Em meados da década de 1950, Erich Fromm, citado por Jonathan Cook, em artigo publicado no Boletim Outras Palavras2, do dia 26/11/2020, publicou seu livro The Sane Society (“A sociedade sã”). Nessa obra, segundo Cook, Fromm sugeria:

que a insanidade não se referia simplesmente ao fracasso de indivíduos específicos em sua adaptação à sociedade em que viviam. Mas que, em vez disso, a própria sociedade poderia se tornar tão patológica, tão desligada de um modo de vida normal, que induziria a uma alienação profunda e a uma forma de insanidade coletiva entre seus membros. Nas sociedades ocidentais modernas, onde a automação e o consumo em massa prevalecem sobre as necessidades humanas básicas, a insanidade pode não ser uma aberração, mas a norma. (COOK, 26/11/20).

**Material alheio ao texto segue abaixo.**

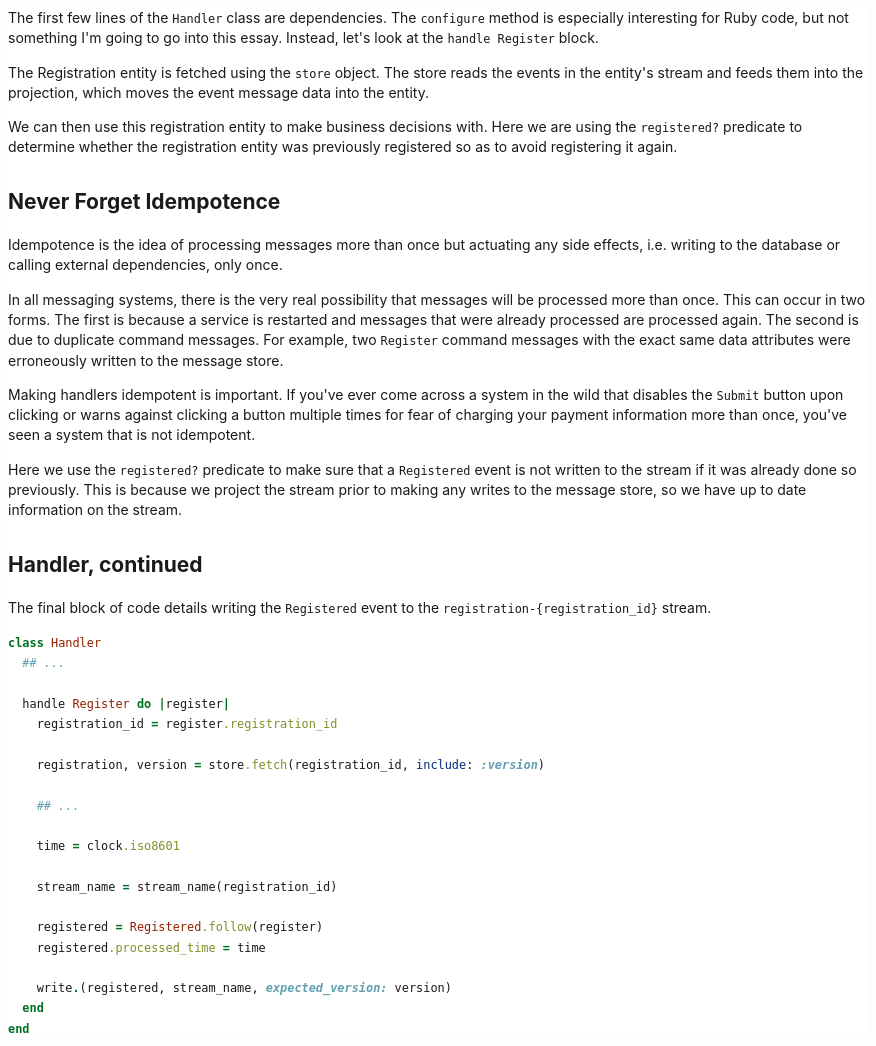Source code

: The first few lines of the `Handler` class are dependencies. The `configure` method is especially interesting for Ruby code, but not something I'm going to go into this essay. Instead, let's look at the `handle Register` block.

The Registration entity is fetched using the `store` object. The store reads the events in the entity's stream and feeds them into the projection, which moves the event message data into the entity.

We can then use this registration entity to make business decisions with. Here we are using the `registered?` predicate to determine whether the registration entity was previously registered so as to avoid registering it again.

## Never Forget Idempotence

Idempotence is the idea of processing messages more than once but actuating any side effects, i.e. writing to the database or calling external dependencies, only once.

In all messaging systems, there is the very real possibility that messages will be processed more than once. This can occur in two forms. The first is because a service is restarted and messages that were already processed are processed again. The second is due to duplicate command messages. For example, two `Register` command messages with the exact same data attributes were erroneously written to the message store.

Making handlers idempotent is important. If you've ever come across a system in the wild that disables the `Submit` button upon clicking or warns against clicking a button multiple times for fear of charging your payment information more than once, you've seen a system that is not idempotent.

Here we use the `registered?` predicate to make sure that a `Registered` event is not written to the stream if it was already done so previously. This is because we project the stream prior to making any writes to the message store, so we have up to date information on the stream.

## Handler, continued

The final block of code details writing the `Registered` event to the `registration-{registration_id}` stream.

```ruby
class Handler
  ## ...

  handle Register do |register|
    registration_id = register.registration_id

    registration, version = store.fetch(registration_id, include: :version)

    ## ...

    time = clock.iso8601

    stream_name = stream_name(registration_id)

    registered = Registered.follow(register)
    registered.processed_time = time

    write.(registered, stream_name, expected_version: version)
  end
end
```
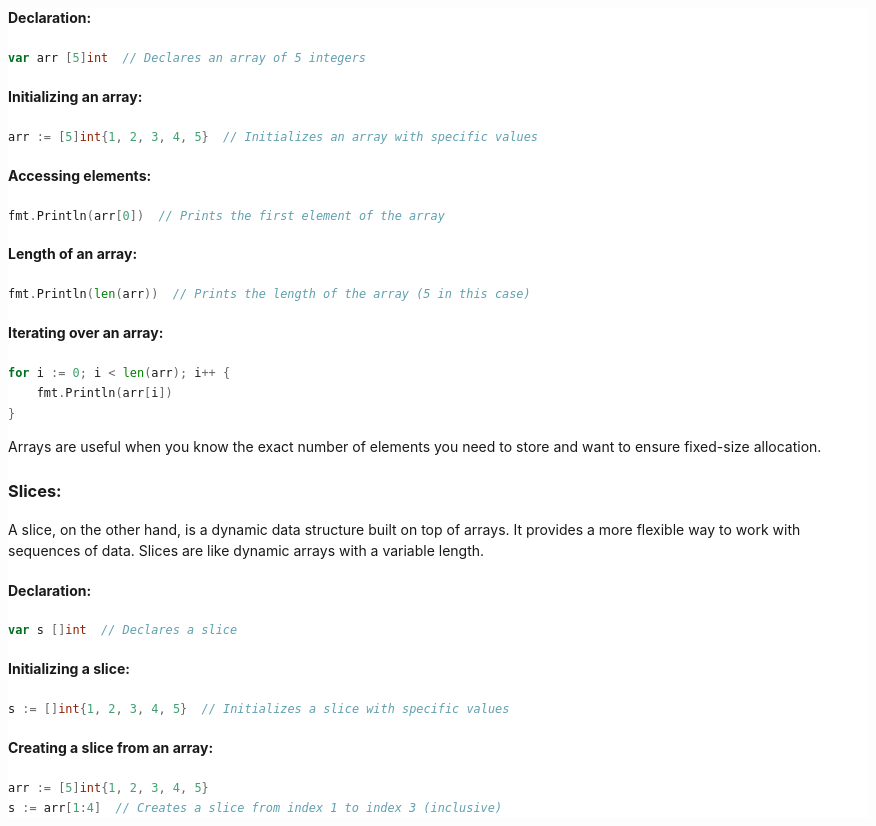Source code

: #### Declaration:

```go
var arr [5]int  // Declares an array of 5 integers
```

#### Initializing an array:

```go
arr := [5]int{1, 2, 3, 4, 5}  // Initializes an array with specific values
```

#### Accessing elements:

```go
fmt.Println(arr[0])  // Prints the first element of the array
```

#### Length of an array:

```go
fmt.Println(len(arr))  // Prints the length of the array (5 in this case)
```

#### Iterating over an array:

```go
for i := 0; i < len(arr); i++ {
    fmt.Println(arr[i])
}
```

Arrays are useful when you know the exact number of elements you need to store and want to ensure fixed-size allocation.

### Slices:

A slice, on the other hand, is a dynamic data structure built on top of arrays. It provides a more flexible way to work with sequences of data. Slices are like dynamic arrays with a variable length.

#### Declaration:

```go
var s []int  // Declares a slice
```

#### Initializing a slice:

```go
s := []int{1, 2, 3, 4, 5}  // Initializes a slice with specific values
```

#### Creating a slice from an array:

```go
arr := [5]int{1, 2, 3, 4, 5}
s := arr[1:4]  // Creates a slice from index 1 to index 3 (inclusive)
```
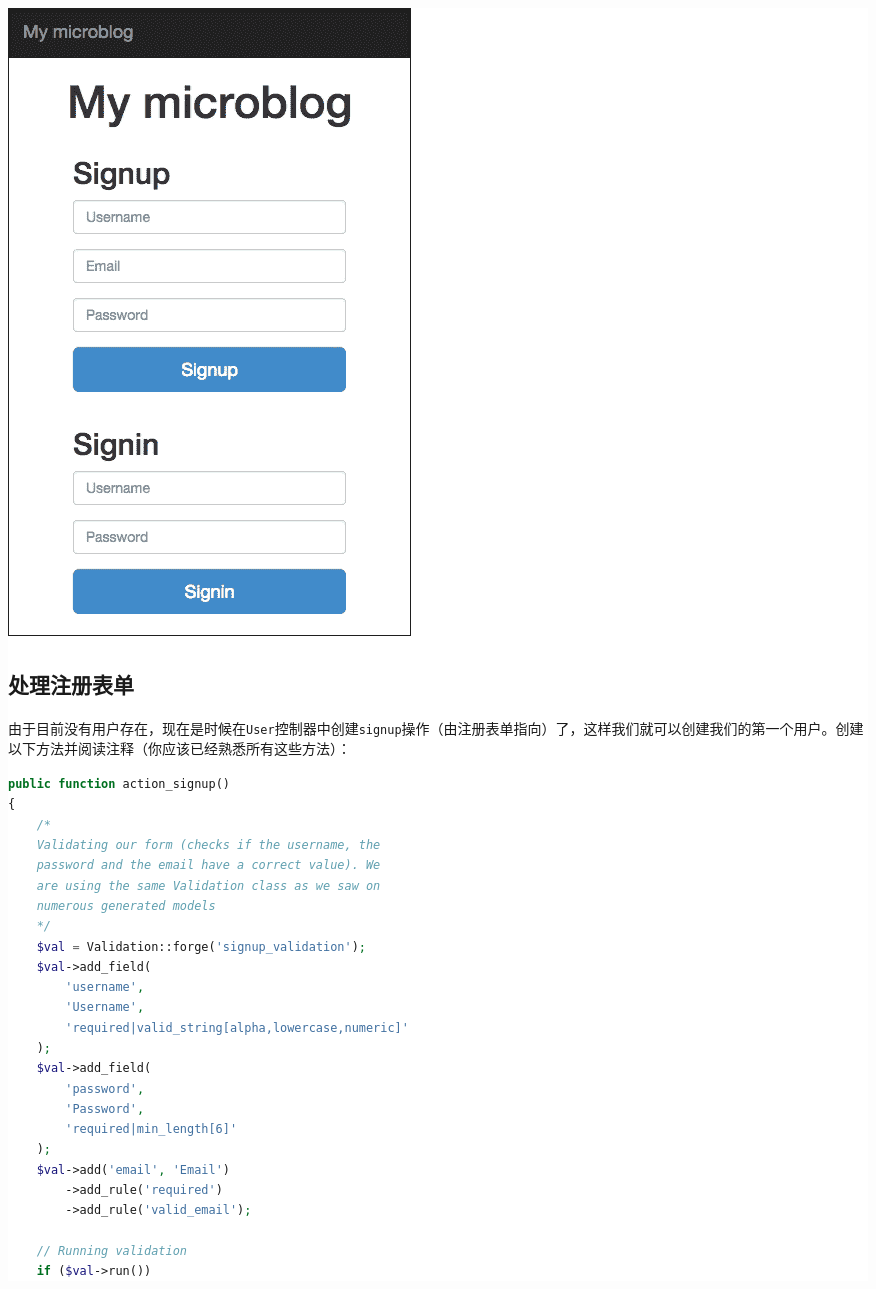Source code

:![实现订阅和认证表单](img/5401OS_05_07.jpg)

## 处理注册表单

由于目前没有用户存在，现在是时候在`User`控制器中创建`signup`操作（由注册表单指向）了，这样我们就可以创建我们的第一个用户。创建以下方法并阅读注释（你应该已经熟悉所有这些方法）：

```php
public function action_signup()
{
    /*
    Validating our form (checks if the username, the
    password and the email have a correct value). We
    are using the same Validation class as we saw on
    numerous generated models
    */
    $val = Validation::forge('signup_validation');
    $val->add_field(
        'username',
        'Username',
        'required|valid_string[alpha,lowercase,numeric]'
    );
    $val->add_field(
        'password',
        'Password',
        'required|min_length[6]'
    );
    $val->add('email', 'Email')
        ->add_rule('required')
        ->add_rule('valid_email');

    // Running validation
    if ($val->run())
```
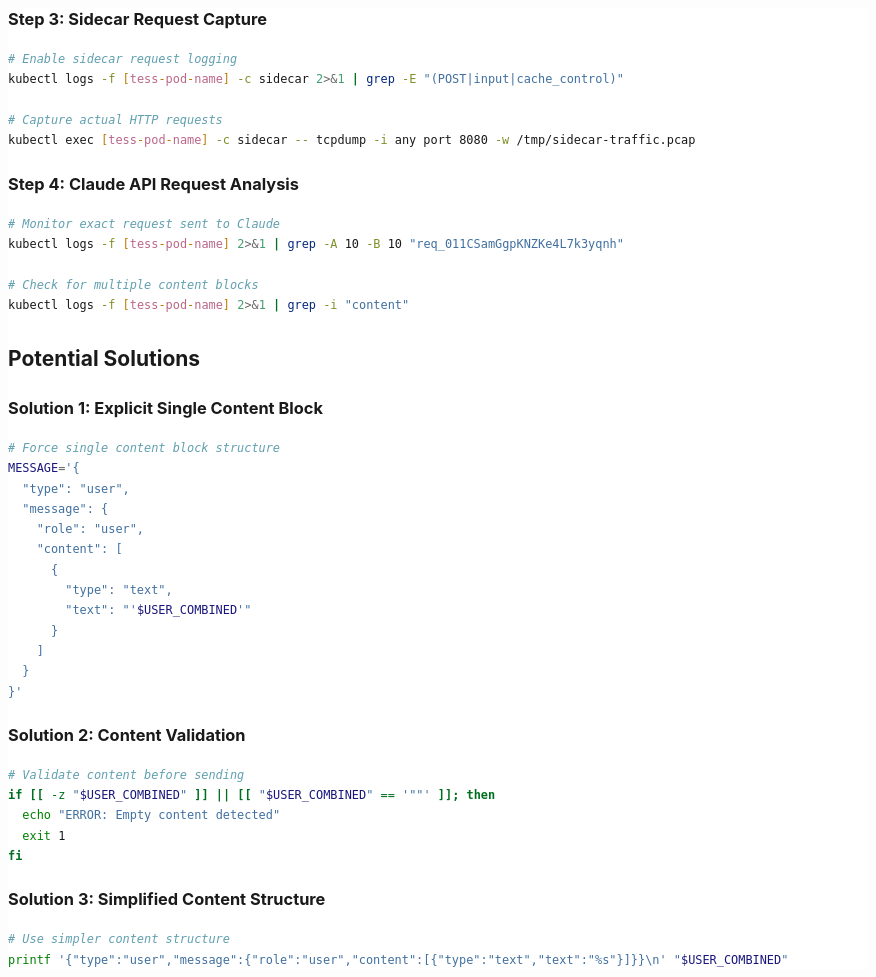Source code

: ### Step 3: Sidecar Request Capture

```bash
# Enable sidecar request logging
kubectl logs -f [tess-pod-name] -c sidecar 2>&1 | grep -E "(POST|input|cache_control)"

# Capture actual HTTP requests
kubectl exec [tess-pod-name] -c sidecar -- tcpdump -i any port 8080 -w /tmp/sidecar-traffic.pcap
```

### Step 4: Claude API Request Analysis

```bash
# Monitor exact request sent to Claude
kubectl logs -f [tess-pod-name] 2>&1 | grep -A 10 -B 10 "req_011CSamGgpKNZKe4L7k3yqnh"

# Check for multiple content blocks
kubectl logs -f [tess-pod-name] 2>&1 | grep -i "content"
```

## Potential Solutions

### Solution 1: Explicit Single Content Block
```bash
# Force single content block structure
MESSAGE='{
  "type": "user",
  "message": {
    "role": "user",
    "content": [
      {
        "type": "text",
        "text": "'$USER_COMBINED'"
      }
    ]
  }
}'
```

### Solution 2: Content Validation
```bash
# Validate content before sending
if [[ -z "$USER_COMBINED" ]] || [[ "$USER_COMBINED" == '""' ]]; then
  echo "ERROR: Empty content detected"
  exit 1
fi
```

### Solution 3: Simplified Content Structure
```bash
# Use simpler content structure
printf '{"type":"user","message":{"role":"user","content":[{"type":"text","text":"%s"}]}}\n' "$USER_COMBINED"
```
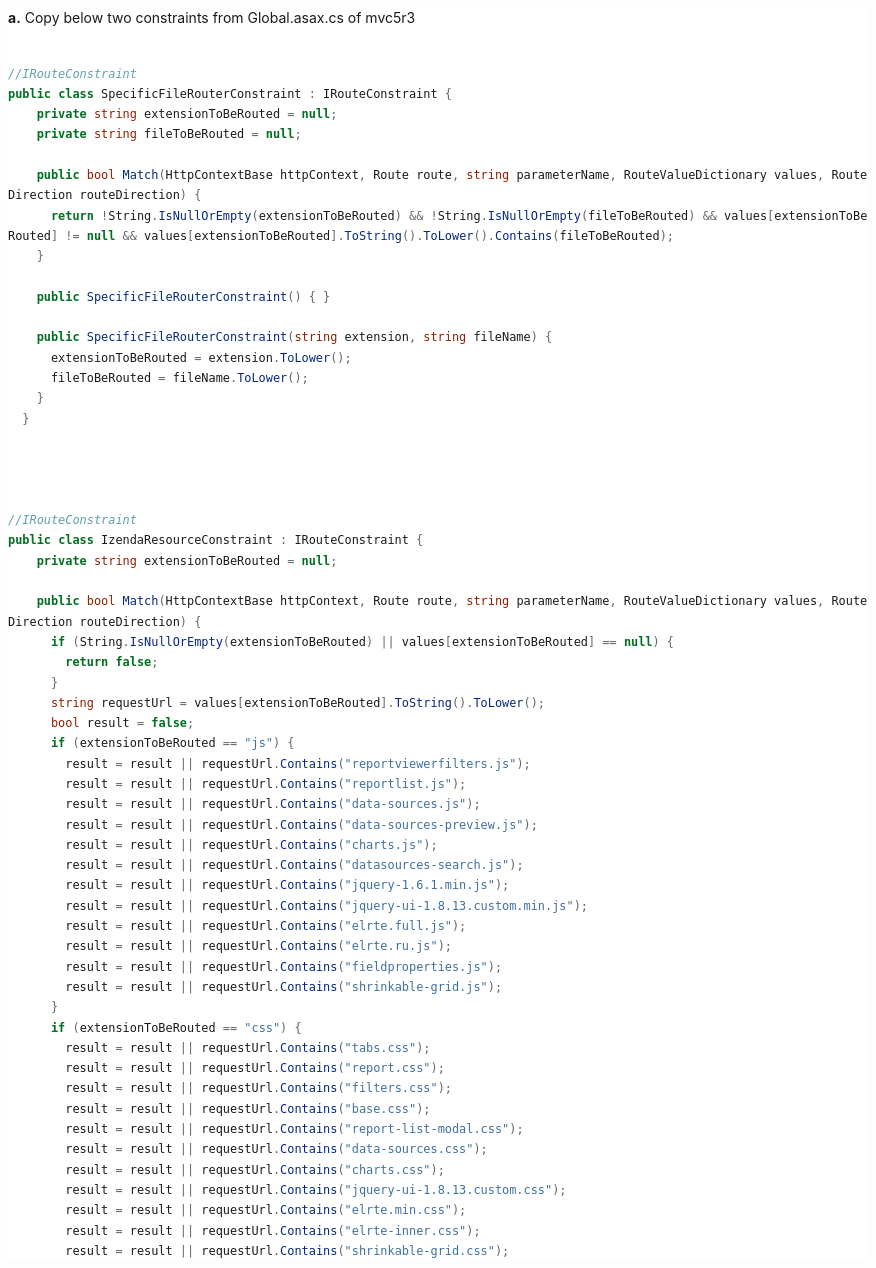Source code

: 
**a.** Copy below two constraints from Global.asax.cs of mvc5r3
```csharp

//IRouteConstraint
public class SpecificFileRouterConstraint : IRouteConstraint {
    private string extensionToBeRouted = null;
    private string fileToBeRouted = null;

    public bool Match(HttpContextBase httpContext, Route route, string parameterName, RouteValueDictionary values, RouteDirection routeDirection) {
      return !String.IsNullOrEmpty(extensionToBeRouted) && !String.IsNullOrEmpty(fileToBeRouted) && values[extensionToBeRouted] != null && values[extensionToBeRouted].ToString().ToLower().Contains(fileToBeRouted);
    }

    public SpecificFileRouterConstraint() { }

    public SpecificFileRouterConstraint(string extension, string fileName) {
      extensionToBeRouted = extension.ToLower();
      fileToBeRouted = fileName.ToLower();
    }
  }




//IRouteConstraint
public class IzendaResourceConstraint : IRouteConstraint {
    private string extensionToBeRouted = null;

    public bool Match(HttpContextBase httpContext, Route route, string parameterName, RouteValueDictionary values, RouteDirection routeDirection) {
      if (String.IsNullOrEmpty(extensionToBeRouted) || values[extensionToBeRouted] == null) {
        return false;
      }
      string requestUrl = values[extensionToBeRouted].ToString().ToLower();
      bool result = false;
      if (extensionToBeRouted == "js") {
        result = result || requestUrl.Contains("reportviewerfilters.js");
        result = result || requestUrl.Contains("reportlist.js");
        result = result || requestUrl.Contains("data-sources.js");
        result = result || requestUrl.Contains("data-sources-preview.js");
        result = result || requestUrl.Contains("charts.js");
        result = result || requestUrl.Contains("datasources-search.js");
        result = result || requestUrl.Contains("jquery-1.6.1.min.js");
        result = result || requestUrl.Contains("jquery-ui-1.8.13.custom.min.js");
        result = result || requestUrl.Contains("elrte.full.js");
        result = result || requestUrl.Contains("elrte.ru.js");
        result = result || requestUrl.Contains("fieldproperties.js");
        result = result || requestUrl.Contains("shrinkable-grid.js");
      }
      if (extensionToBeRouted == "css") {
        result = result || requestUrl.Contains("tabs.css");
        result = result || requestUrl.Contains("report.css");
        result = result || requestUrl.Contains("filters.css");
        result = result || requestUrl.Contains("base.css");
        result = result || requestUrl.Contains("report-list-modal.css");
        result = result || requestUrl.Contains("data-sources.css");
        result = result || requestUrl.Contains("charts.css");
        result = result || requestUrl.Contains("jquery-ui-1.8.13.custom.css");
        result = result || requestUrl.Contains("elrte.min.css");
        result = result || requestUrl.Contains("elrte-inner.css");
        result = result || requestUrl.Contains("shrinkable-grid.css");
```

Ainda, reproduzindo trecho do artigo de Cook, segundo Fromm: “O fato de milhões de pessoas dividirem os mesmos vícios não torna esses vícios virtudes; o fato de compartilharem os mesmos erros não os transforma em verdades; e o fato de milhões de pessoas terem em comum as mesmas patologias mentais, não as converte em pessoas sãs.”3

 

1 O sono da razão produz monstros é um famoso quadro de Francisco de Goya, pintor espanhol as vezes tido como o pai da arte moderna, mas conhecido como um dos principais pintores do romantismo espanhol, integra a coleção Caprichos e foi exposto em 1799. Na obra, Goya faz uma crítica ao que considera uma Espanha apanhada pelo sono da ignorância, da pobreza de espírito e vulgaridade ante a apatia dos acontecimentos revolucionários que marcavam a sua época. https://artout.com.br/o-sono-da-razao-produz-monstros/ acesso em 27/11/2020.

2 COOK, Jonathan. Greta Thunberg e o insano mundo dos normais. Boletim Outras Palavras, 26/11/20. Acesso em 26/11/20. https://outraspalavras.net/terraeantropoceno/greta-thunberg-e-o-insano-mundo-dos-normais/

3 The Sane Society is a continuation of Escape from Freedom. (FROMM, Erich. The Sane Society, Kindle edition, 2013, Open Road Media. (acesso ao livro na edição Kindle, em 28/11/2020).